§ **AIM OF THE TASK**
Please output exactly the part of the records below that opens with the line containing "Welcome, Winter, to" and closes with the line containing "microservices, and APIs that enable high", both lines included, and nothing else.

[Extracted page text data]
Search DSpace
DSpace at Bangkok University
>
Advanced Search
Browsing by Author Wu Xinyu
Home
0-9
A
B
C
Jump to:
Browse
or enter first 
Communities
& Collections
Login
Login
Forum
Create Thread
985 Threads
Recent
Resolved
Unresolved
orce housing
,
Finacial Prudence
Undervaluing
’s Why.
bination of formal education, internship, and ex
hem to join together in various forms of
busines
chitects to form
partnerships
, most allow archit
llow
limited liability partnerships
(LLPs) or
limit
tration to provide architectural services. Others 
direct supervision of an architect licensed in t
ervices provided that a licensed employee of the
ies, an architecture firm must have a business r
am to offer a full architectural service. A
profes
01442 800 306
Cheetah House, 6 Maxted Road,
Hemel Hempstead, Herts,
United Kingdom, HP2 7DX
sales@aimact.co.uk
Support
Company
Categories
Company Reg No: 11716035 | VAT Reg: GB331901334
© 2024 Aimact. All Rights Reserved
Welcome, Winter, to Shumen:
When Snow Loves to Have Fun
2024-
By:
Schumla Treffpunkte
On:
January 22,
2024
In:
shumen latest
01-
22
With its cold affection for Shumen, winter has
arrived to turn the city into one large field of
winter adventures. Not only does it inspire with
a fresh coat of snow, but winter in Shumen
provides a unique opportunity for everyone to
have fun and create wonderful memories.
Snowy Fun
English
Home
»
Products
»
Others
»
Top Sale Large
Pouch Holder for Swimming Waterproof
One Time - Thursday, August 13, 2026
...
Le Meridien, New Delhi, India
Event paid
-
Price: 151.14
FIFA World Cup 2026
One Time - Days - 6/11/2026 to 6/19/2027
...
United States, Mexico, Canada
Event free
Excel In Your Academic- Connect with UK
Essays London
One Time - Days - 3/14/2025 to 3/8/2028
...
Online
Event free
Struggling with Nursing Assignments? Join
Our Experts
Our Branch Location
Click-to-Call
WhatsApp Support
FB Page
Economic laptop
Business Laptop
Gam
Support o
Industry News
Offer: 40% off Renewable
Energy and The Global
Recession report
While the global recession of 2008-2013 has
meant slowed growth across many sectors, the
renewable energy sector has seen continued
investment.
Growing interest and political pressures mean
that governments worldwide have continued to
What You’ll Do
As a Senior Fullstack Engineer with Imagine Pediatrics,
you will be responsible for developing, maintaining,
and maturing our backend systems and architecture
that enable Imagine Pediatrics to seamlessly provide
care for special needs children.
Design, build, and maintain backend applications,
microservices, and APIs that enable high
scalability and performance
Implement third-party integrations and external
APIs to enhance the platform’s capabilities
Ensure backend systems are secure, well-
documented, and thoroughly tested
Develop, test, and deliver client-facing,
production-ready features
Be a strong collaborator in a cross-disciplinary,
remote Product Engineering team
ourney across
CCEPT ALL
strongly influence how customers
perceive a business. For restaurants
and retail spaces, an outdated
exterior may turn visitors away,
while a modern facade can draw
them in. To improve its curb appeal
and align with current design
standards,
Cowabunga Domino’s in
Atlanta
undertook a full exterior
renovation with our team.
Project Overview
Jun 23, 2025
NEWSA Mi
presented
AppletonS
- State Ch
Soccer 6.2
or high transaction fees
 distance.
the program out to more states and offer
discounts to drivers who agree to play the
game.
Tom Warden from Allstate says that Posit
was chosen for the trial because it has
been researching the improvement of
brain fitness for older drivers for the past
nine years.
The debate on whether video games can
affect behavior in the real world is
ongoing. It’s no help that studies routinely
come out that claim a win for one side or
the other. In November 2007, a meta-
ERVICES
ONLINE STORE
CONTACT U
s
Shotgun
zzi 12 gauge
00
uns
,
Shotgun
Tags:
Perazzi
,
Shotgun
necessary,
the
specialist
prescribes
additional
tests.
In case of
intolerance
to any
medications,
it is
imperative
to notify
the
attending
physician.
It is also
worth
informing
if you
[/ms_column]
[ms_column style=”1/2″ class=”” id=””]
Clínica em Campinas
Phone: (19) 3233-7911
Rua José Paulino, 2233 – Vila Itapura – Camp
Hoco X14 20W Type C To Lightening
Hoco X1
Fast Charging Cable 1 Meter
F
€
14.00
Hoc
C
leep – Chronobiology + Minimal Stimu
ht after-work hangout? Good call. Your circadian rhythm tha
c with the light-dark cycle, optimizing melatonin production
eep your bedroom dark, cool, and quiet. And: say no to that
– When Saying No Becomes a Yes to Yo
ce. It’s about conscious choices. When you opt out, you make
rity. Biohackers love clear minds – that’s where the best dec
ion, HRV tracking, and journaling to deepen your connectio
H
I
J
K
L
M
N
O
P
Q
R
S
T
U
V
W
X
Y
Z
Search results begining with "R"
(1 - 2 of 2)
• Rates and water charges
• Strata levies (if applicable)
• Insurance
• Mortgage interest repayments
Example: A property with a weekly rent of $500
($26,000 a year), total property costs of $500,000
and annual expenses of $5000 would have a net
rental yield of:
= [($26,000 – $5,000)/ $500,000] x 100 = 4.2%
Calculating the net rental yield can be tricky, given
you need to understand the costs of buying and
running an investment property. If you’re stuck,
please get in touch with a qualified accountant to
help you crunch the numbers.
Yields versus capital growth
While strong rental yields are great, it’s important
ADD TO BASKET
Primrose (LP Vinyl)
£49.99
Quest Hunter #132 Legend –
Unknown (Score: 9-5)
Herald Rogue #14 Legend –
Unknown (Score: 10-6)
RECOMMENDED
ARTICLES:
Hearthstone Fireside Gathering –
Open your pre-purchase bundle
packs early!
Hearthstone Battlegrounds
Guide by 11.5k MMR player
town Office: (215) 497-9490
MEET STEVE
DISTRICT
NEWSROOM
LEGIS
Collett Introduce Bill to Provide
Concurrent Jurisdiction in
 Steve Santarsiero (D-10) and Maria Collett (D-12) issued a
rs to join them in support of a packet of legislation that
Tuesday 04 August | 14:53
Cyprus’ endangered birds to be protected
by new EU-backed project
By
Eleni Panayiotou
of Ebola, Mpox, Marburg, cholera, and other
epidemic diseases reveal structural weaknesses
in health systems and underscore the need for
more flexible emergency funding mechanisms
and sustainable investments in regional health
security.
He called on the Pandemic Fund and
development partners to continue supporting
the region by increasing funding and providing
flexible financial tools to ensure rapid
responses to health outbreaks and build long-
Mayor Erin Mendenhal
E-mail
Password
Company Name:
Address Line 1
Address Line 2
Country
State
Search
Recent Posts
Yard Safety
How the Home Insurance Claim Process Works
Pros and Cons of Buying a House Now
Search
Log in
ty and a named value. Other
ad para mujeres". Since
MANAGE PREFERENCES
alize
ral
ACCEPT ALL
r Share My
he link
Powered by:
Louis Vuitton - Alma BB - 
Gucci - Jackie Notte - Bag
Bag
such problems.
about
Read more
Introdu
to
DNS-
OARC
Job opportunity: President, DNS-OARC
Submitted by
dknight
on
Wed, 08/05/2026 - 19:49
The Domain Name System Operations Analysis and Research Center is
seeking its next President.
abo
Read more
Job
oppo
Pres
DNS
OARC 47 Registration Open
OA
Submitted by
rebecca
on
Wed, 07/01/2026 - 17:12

§ **RESPONSE TO THIS EXERCISE**
Welcome, Winter, to Shumen:
When Snow Loves to Have Fun
2024-
By:
Schumla Treffpunkte
On:
January 22,
2024
In:
shumen latest
01-
22
With its cold affection for Shumen, winter has
arrived to turn the city into one large field of
winter adventures. Not only does it inspire with
a fresh coat of snow, but winter in Shumen
provides a unique opportunity for everyone to
have fun and create wonderful memories.
Snowy Fun
English
Home
»
Products
»
Others
»
Top Sale Large
Pouch Holder for Swimming Waterproof
One Time - Thursday, August 13, 2026
...
Le Meridien, New Delhi, India
Event paid
-
Price: 151.14
FIFA World Cup 2026
One Time - Days - 6/11/2026 to 6/19/2027
...
United States, Mexico, Canada
Event free
Excel In Your Academic- Connect with UK
Essays London
One Time - Days - 3/14/2025 to 3/8/2028
...
Online
Event free
Struggling with Nursing Assignments? Join
Our Experts
Our Branch Location
Click-to-Call
WhatsApp Support
FB Page
Economic laptop
Business Laptop
Gam
Support o
Industry News
Offer: 40% off Renewable
Energy and The Global
Recession report
While the global recession of 2008-2013 has
meant slowed growth across many sectors, the
renewable energy sector has seen continued
investment.
Growing interest and political pressures mean
that governments worldwide have continued to
What You’ll Do
As a Senior Fullstack Engineer with Imagine Pediatrics,
you will be responsible for developing, maintaining,
and maturing our backend systems and architecture
that enable Imagine Pediatrics to seamlessly provide
care for special needs children.
Design, build, and maintain backend applications,
microservices, and APIs that enable high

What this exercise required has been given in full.